Source text:
=====

Bitcoin’s Early Builder Culture and the Crypto Divide

Published on
October 12th, 2020
Duration
54 minutes


Bitcoin’s Early Builder Culture and the Crypto Divide

The Interview - Crypto ·
Featuring Dan Held

Published on: October 12th, 2020 • Duration: 54 minutes

Dan Held, Growth Lead at Kraken, joins Ash Bennington, Real Vision Senior Editor, to discuss Bitcoin in the early years and the rapid pace of change since. Held describes his own background in traditional finance, the early builder culture, and his own Bitcoin project. Held talks a bit about his position as "Growth Lead" and what this new kind of position actually entails. He explains the divide between "Crypto" and "Bitcoin" and why this divide exists. He concludes the interview by explaining where he thinks Bitcoin is on the adoption timeline. Filmed on October 6, 2020.

Comments

  • CB
    Carl B.
    2 November 2020 @ 19:21
    Pretty vapid and rather negative interviewee here. Fits with his general reputation on crypto twitter.
  • Ev
    Emiel v.
    23 October 2020 @ 07:58
    Wow, never let engineerings invent shiny things? Nice paradox, this is exactly how bitcoin was created!
  • BS
    Ben S.
    18 October 2020 @ 11:03
    Really good interview from Dan! Bullish on Bitcoin
  • MD
    Matt D.

=====

Study material:

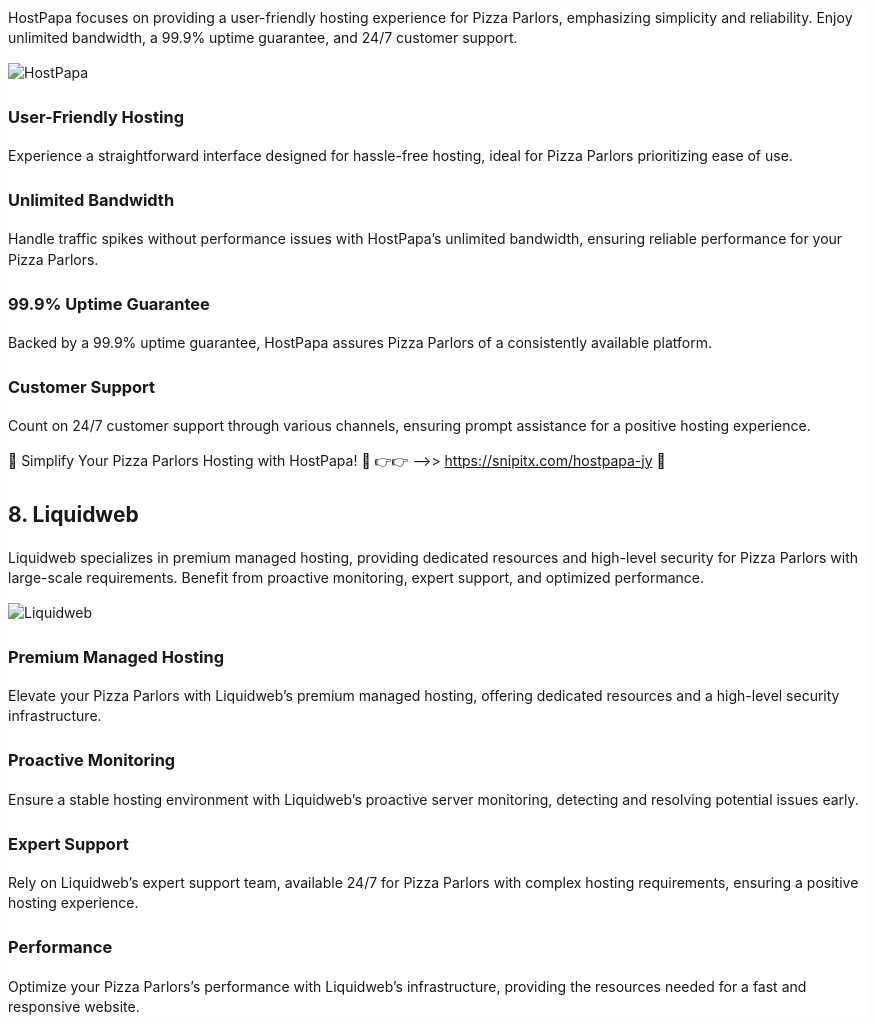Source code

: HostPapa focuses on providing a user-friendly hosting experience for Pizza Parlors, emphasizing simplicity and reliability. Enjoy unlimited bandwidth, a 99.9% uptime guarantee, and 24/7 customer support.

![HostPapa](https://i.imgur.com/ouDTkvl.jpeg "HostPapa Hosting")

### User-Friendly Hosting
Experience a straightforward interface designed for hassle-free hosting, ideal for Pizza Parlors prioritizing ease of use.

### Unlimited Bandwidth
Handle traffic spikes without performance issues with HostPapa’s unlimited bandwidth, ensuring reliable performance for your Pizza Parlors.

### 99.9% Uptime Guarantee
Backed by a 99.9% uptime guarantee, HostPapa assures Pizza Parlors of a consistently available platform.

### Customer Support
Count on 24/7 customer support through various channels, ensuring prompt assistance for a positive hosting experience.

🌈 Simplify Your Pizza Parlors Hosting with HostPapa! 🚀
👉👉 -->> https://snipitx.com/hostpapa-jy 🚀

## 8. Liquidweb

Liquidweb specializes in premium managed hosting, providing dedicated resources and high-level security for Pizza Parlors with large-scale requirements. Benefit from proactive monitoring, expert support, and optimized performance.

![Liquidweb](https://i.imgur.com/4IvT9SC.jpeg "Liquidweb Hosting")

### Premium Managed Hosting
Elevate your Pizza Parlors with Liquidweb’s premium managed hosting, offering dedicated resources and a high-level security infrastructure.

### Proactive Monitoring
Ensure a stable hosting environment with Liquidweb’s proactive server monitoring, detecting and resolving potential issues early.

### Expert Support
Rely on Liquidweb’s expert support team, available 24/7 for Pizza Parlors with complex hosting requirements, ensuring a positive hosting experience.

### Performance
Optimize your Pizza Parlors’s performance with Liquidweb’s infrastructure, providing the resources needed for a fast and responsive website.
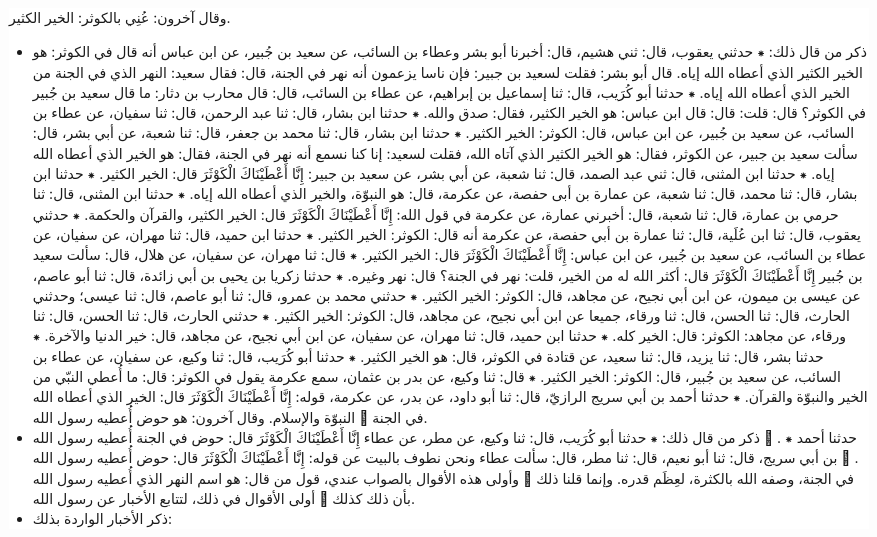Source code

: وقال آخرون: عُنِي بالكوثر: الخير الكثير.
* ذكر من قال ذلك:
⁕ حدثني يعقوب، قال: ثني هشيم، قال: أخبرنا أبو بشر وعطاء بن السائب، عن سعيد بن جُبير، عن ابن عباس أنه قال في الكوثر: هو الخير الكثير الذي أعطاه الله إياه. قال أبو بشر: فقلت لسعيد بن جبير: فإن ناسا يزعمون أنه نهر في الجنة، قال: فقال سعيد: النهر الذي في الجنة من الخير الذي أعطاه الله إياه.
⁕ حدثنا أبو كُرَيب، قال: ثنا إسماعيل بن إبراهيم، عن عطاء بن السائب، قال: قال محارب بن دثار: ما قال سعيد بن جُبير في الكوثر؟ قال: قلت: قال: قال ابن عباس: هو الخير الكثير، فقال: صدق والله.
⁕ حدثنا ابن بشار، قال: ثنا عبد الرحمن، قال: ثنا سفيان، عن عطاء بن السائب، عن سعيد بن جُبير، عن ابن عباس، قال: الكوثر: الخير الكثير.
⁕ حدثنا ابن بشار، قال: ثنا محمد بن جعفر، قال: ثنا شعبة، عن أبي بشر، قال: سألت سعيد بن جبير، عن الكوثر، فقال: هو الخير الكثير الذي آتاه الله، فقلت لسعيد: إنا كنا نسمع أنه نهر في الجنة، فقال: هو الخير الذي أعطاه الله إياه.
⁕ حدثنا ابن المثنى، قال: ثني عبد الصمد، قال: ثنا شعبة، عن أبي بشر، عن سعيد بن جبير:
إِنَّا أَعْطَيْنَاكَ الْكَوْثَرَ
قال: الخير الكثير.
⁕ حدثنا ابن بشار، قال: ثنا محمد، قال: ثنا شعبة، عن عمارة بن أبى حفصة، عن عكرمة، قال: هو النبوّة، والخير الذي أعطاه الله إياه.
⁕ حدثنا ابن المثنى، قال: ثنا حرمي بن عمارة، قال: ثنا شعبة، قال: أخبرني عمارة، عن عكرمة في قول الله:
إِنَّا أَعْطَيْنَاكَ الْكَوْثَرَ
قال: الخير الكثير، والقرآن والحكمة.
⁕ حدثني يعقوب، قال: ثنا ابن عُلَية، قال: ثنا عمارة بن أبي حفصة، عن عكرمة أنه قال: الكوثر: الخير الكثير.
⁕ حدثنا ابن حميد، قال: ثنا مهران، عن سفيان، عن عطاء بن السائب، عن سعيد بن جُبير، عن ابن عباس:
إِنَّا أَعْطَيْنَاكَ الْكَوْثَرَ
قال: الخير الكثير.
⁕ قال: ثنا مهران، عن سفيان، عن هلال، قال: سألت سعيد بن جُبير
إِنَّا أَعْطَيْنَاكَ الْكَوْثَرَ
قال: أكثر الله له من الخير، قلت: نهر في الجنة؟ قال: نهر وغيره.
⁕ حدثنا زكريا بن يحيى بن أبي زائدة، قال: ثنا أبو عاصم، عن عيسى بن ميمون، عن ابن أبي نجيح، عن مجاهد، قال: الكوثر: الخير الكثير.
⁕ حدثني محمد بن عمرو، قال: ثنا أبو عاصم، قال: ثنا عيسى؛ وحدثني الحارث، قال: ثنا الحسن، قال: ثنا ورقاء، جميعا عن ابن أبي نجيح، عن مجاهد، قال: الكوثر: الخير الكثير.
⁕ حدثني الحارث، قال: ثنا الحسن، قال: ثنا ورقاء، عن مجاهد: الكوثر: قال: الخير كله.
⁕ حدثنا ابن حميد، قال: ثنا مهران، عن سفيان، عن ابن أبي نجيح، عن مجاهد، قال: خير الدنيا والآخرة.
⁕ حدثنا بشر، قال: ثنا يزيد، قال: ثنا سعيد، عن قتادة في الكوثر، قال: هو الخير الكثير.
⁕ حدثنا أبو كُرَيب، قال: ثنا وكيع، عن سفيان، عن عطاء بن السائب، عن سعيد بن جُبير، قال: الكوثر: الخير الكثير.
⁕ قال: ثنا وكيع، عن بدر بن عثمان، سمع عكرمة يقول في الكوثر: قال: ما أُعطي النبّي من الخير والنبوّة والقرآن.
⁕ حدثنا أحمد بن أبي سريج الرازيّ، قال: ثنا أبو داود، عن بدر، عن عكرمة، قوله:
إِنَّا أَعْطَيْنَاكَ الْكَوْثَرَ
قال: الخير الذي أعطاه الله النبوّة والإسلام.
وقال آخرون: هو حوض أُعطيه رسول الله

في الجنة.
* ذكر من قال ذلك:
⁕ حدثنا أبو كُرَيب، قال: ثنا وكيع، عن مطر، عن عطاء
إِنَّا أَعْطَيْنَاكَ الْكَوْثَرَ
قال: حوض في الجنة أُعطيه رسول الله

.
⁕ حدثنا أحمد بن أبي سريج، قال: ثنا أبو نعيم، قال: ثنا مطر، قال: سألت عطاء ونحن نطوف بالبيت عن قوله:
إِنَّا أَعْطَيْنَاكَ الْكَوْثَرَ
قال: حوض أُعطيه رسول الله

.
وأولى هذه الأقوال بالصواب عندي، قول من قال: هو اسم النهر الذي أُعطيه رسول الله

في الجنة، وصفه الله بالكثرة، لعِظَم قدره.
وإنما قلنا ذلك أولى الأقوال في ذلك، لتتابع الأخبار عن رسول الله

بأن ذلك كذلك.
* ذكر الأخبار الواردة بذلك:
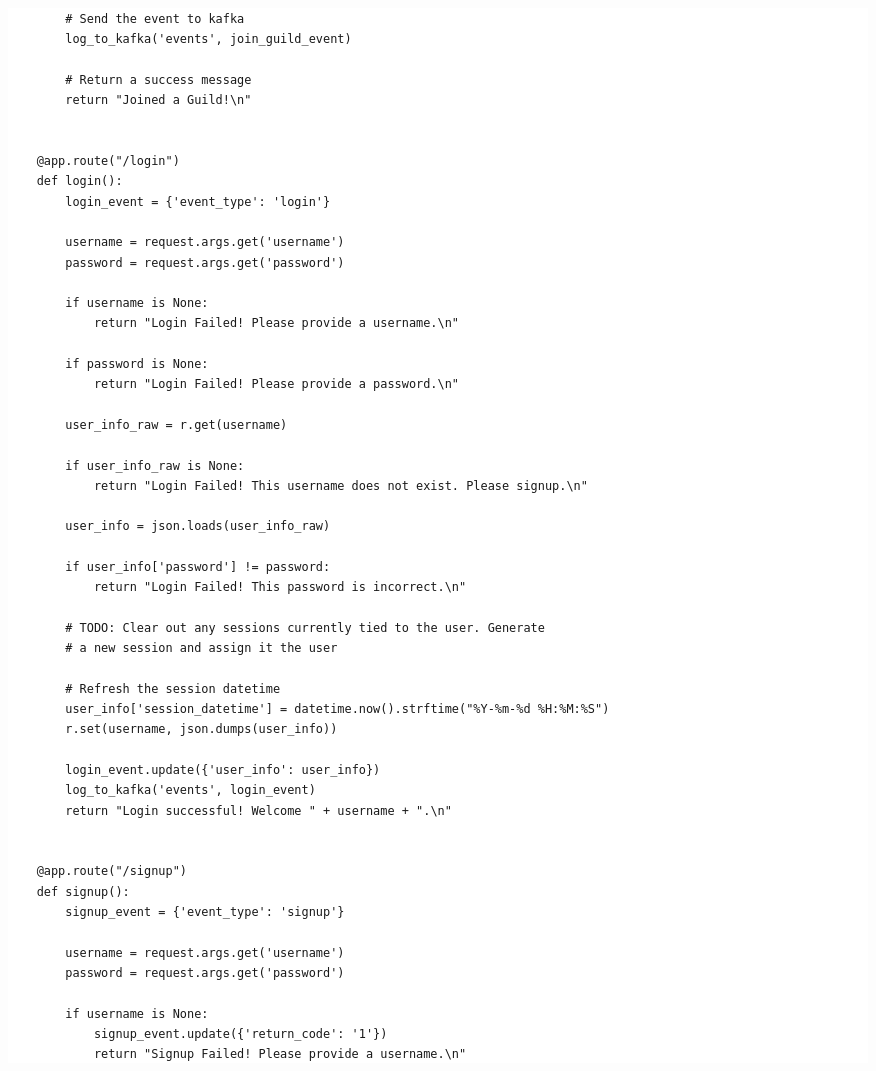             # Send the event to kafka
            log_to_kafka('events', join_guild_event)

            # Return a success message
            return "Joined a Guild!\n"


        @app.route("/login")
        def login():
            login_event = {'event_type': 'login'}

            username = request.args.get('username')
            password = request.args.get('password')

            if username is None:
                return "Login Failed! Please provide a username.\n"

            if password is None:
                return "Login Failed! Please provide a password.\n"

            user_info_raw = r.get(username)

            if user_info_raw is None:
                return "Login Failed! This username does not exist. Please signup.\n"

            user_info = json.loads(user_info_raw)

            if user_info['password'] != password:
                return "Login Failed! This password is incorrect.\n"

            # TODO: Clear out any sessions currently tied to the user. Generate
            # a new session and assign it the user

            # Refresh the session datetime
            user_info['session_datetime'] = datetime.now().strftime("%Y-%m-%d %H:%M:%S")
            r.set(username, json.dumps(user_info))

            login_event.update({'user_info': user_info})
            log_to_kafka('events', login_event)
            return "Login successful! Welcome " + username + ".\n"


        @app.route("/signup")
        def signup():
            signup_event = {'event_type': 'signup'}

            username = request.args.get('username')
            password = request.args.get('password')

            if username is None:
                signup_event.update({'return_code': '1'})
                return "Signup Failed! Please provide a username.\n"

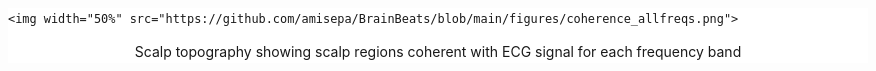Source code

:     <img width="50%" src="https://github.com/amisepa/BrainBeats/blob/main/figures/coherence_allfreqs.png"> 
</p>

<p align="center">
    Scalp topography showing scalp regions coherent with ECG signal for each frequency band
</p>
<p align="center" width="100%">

=====

Answer these questions from the interview page:
1. What title and company does the page give for Dan Held?
2. On what date was the interview filmed?
3. Who posted the comment dated 18 October 2020?

Solution to the exercise:
1. Growth Lead at Kraken
2. October 6, 2020
3. Ben S.